[Problem to solve] Beginning with the opening line of the entries, return every line through the one containing "Long Island ratepayers", both included, and nothing else. Omit pictures.

[[ Material provided open ]]

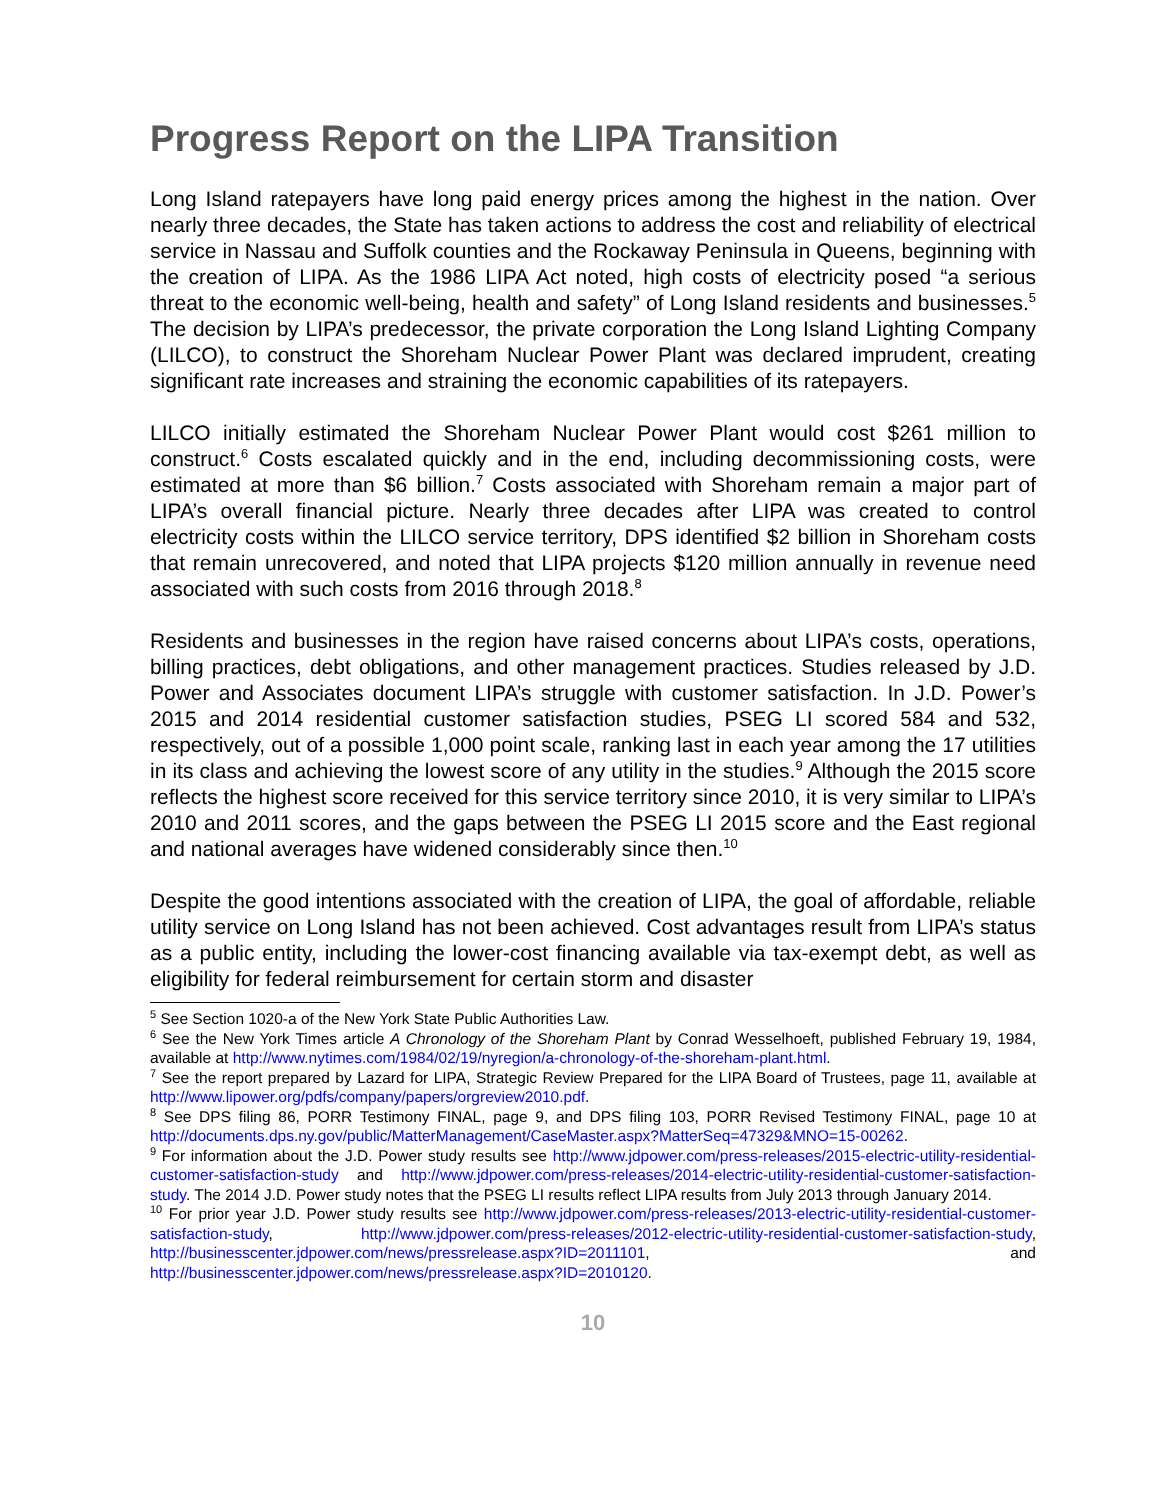Progress Report on the LIPA Transition
Long Island ratepayers have long paid energy prices among the highest in the nation. Over nearly three decades, the State has taken actions to address the cost and reliability of electrical service in Nassau and Suffolk counties and the Rockaway Peninsula in Queens, beginning with the creation of LIPA. As the 1986 LIPA Act noted, high costs of electricity posed “a serious threat to the economic well-being, health and safety” of Long Island residents and businesses.<sup>5</sup> The decision by LIPA’s predecessor, the private corporation the Long Island Lighting Company (LILCO), to construct the Shoreham Nuclear Power Plant was declared imprudent, creating significant rate increases and straining the economic capabilities of its ratepayers.
LILCO initially estimated the Shoreham Nuclear Power Plant would cost $261 million to construct.<sup>6</sup> Costs escalated quickly and in the end, including decommissioning costs, were estimated at more than $6 billion.<sup>7</sup> Costs associated with Shoreham remain a major part of LIPA’s overall financial picture. Nearly three decades after LIPA was created to control electricity costs within the LILCO service territory, DPS identified $2 billion in Shoreham costs that remain unrecovered, and noted that LIPA projects $120 million annually in revenue need associated with such costs from 2016 through 2018.<sup>8</sup>
Residents and businesses in the region have raised concerns about LIPA’s costs, operations, billing practices, debt obligations, and other management practices. Studies released by J.D. Power and Associates document LIPA’s struggle with customer satisfaction. In J.D. Power’s 2015 and 2014 residential customer satisfaction studies, PSEG LI scored 584 and 532, respectively, out of a possible 1,000 point scale, ranking last in each year among the 17 utilities in its class and achieving the lowest score of any utility in the studies.<sup>9</sup> Although the 2015 score reflects the highest score received for this service territory since 2010, it is very similar to LIPA’s 2010 and 2011 scores, and the gaps between the PSEG LI 2015 score and the East regional and national averages have widened considerably since then.<sup>10</sup>
Despite the good intentions associated with the creation of LIPA, the goal of affordable, reliable utility service on Long Island has not been achieved. Cost advantages result from LIPA’s status as a public entity, including the lower-cost financing available via tax-exempt debt, as well as eligibility for federal reimbursement for certain storm and disaster
<sup>5</sup> See Section 1020-a of the New York State Public Authorities Law.
<sup>6</sup> See the New York Times article A Chronology of the Shoreham Plant by Conrad Wesselhoeft, published February 19, 1984, available at http://www.nytimes.com/1984/02/19/nyregion/a-chronology-of-the-shoreham-plant.html.
<sup>7</sup> See the report prepared by Lazard for LIPA, Strategic Review Prepared for the LIPA Board of Trustees, page 11, available at http://www.lipower.org/pdfs/company/papers/orgreview2010.pdf.
<sup>8</sup> See DPS filing 86, PORR Testimony FINAL, page 9, and DPS filing 103, PORR Revised Testimony FINAL, page 10 at http://documents.dps.ny.gov/public/MatterManagement/CaseMaster.aspx?MatterSeq=47329&MNO=15-00262.
<sup>9</sup> For information about the J.D. Power study results see http://www.jdpower.com/press-releases/2015-electric-utility-residential-customer-satisfaction-study and http://www.jdpower.com/press-releases/2014-electric-utility-residential-customer-satisfaction-study. The 2014 J.D. Power study notes that the PSEG LI results reflect LIPA results from July 2013 through January 2014.
<sup>10</sup> For prior year J.D. Power study results see http://www.jdpower.com/press-releases/2013-electric-utility-residential-customer-satisfaction-study, http://www.jdpower.com/press-releases/2012-electric-utility-residential-customer-satisfaction-study, http://businesscenter.jdpower.com/news/pressrelease.aspx?ID=2011101, and http://businesscenter.jdpower.com/news/pressrelease.aspx?ID=2010120.
10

[[ Material provided closed ]]

[Finished task]
Progress Report on the LIPA Transition
Long Island ratepayers have long paid energy prices among the highest in the nation. Over nearly three decades, the State has taken actions to address the cost and reliability of electrical service in Nassau and Suffolk counties and the Rockaway Peninsula in Queens, beginning with the creation of LIPA. As the 1986 LIPA Act noted, high costs of electricity posed “a serious threat to the economic well-being, health and safety” of Long Island residents and businesses.<sup>5</sup> The decision by LIPA’s predecessor, the private corporation the Long Island Lighting Company (LILCO), to construct the Shoreham Nuclear Power Plant was declared imprudent, creating significant rate increases and straining the economic capabilities of its ratepayers.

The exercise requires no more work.